◆ **ENTRIES PROVIDED**
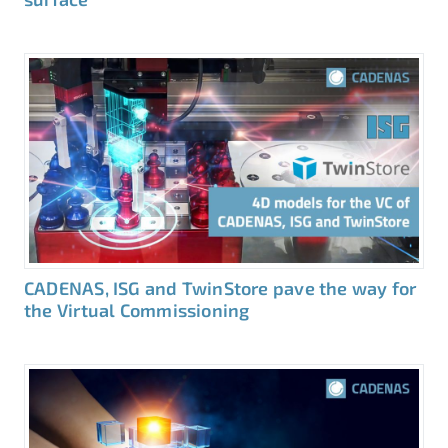
CADENAS, ISG and TwinStore pave the way for
the Virtual Commissioning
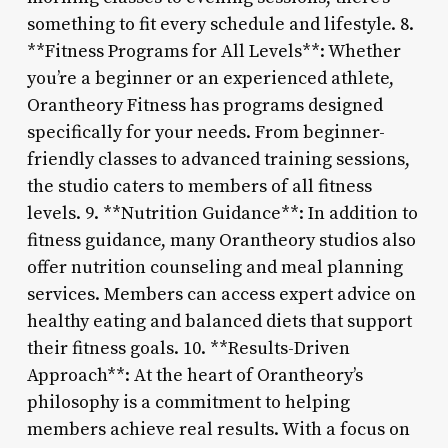
something to fit every schedule and lifestyle. 8.
**Fitness Programs for All Levels**: Whether
you’re a beginner or an experienced athlete,
Orantheory Fitness has programs designed
specifically for your needs. From beginner-
friendly classes to advanced training sessions,
the studio caters to members of all fitness
levels. 9. **Nutrition Guidance**: In addition to
fitness guidance, many Orantheory studios also
offer nutrition counseling and meal planning
services. Members can access expert advice on
healthy eating and balanced diets that support
their fitness goals. 10. **Results-Driven
Approach**: At the heart of Orantheory’s
philosophy is a commitment to helping
members achieve real results. With a focus on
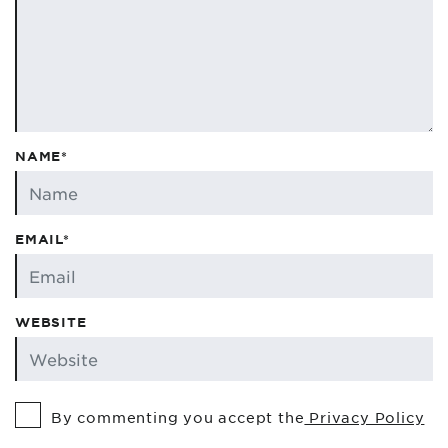
NAME*
EMAIL*
WEBSITE
By commenting you accept the
Privacy Policy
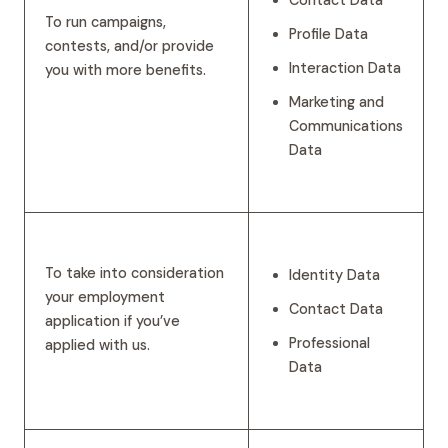
To run campaigns,
Profile Data
contests, and/or provide
Interaction Data
you with more benefits.
Marketing and
Communications
Data
To take into consideration
Identity Data
your employment
Contact Data
application if you’ve
Professional
applied with us.
Data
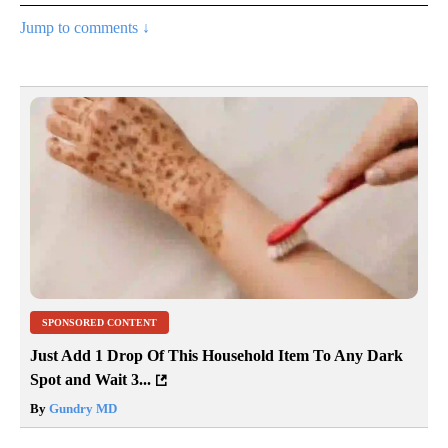
Jump to comments ↓
SPONSORED CONTENT
Just Add 1 Drop Of This Household Item To Any Dark
Spot and Wait 3...
By
Gundry MD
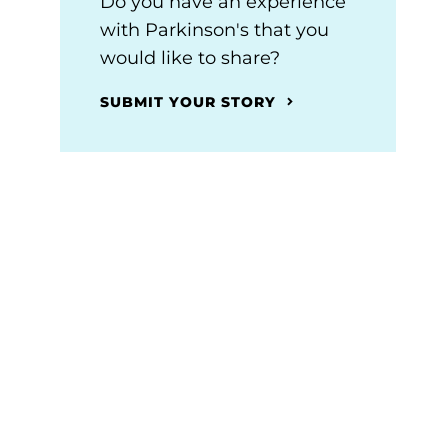
Do you have an experience
with Parkinson's that you
would like to share?
SUBMIT YOUR STORY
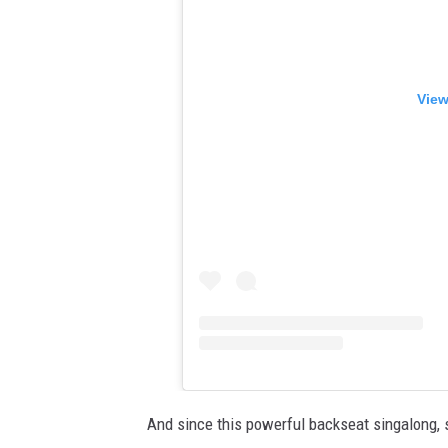
View
And since this powerful backseat singalong, s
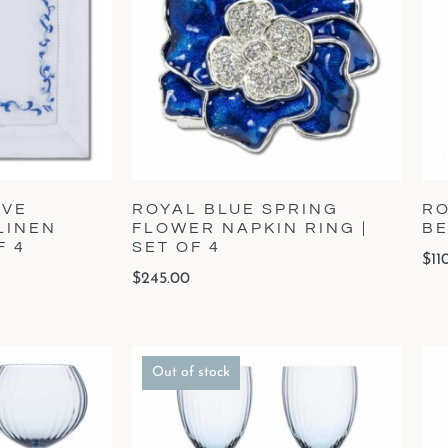
AVE
ROYAL BLUE SPRING
RO
LINEN
FLOWER NAPKIN RING |
BE
F 4
SET OF 4
$
11
$
245.00
Out of stock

◆ **EXERCISE PROMPT**
Each line of the listing above belongs in the answer exactly as written; the pictures do not.

◆ **ANSWER AREA**
CADENAS, ISG and TwinStore pave the way for
the Virtual Commissioning
something to fit every schedule and lifestyle. 8.
**Fitness Programs for All Levels**: Whether
you’re a beginner or an experienced athlete,
Orantheory Fitness has programs designed
specifically for your needs. From beginner-
friendly classes to advanced training sessions,
the studio caters to members of all fitness
levels. 9. **Nutrition Guidance**: In addition to
fitness guidance, many Orantheory studios also
offer nutrition counseling and meal planning
services. Members can access expert advice on
healthy eating and balanced diets that support
their fitness goals. 10. **Results-Driven
Approach**: At the heart of Orantheory’s
philosophy is a commitment to helping
members achieve real results. With a focus on
NAME*
EMAIL*
WEBSITE
By commenting you accept the
Privacy Policy
To run campaigns,
Profile Data
contests, and/or provide
Interaction Data
you with more benefits.
Marketing and
Communications
Data
To take into consideration
Identity Data
your employment
Contact Data
application if you’ve
Professional
applied with us.
Data
Jump to comments ↓
SPONSORED CONTENT
Just Add 1 Drop Of This Household Item To Any Dark
Spot and Wait 3...
By
Gundry MD
Do you have an experience
with Parkinson's that you
would like to share?
SUBMIT YOUR STORY
View
And since this powerful backseat singalong, s
AVE
ROYAL BLUE SPRING
RO
LINEN
FLOWER NAPKIN RING |
BE
F 4
SET OF 4
$
11
$
245.00
Out of stock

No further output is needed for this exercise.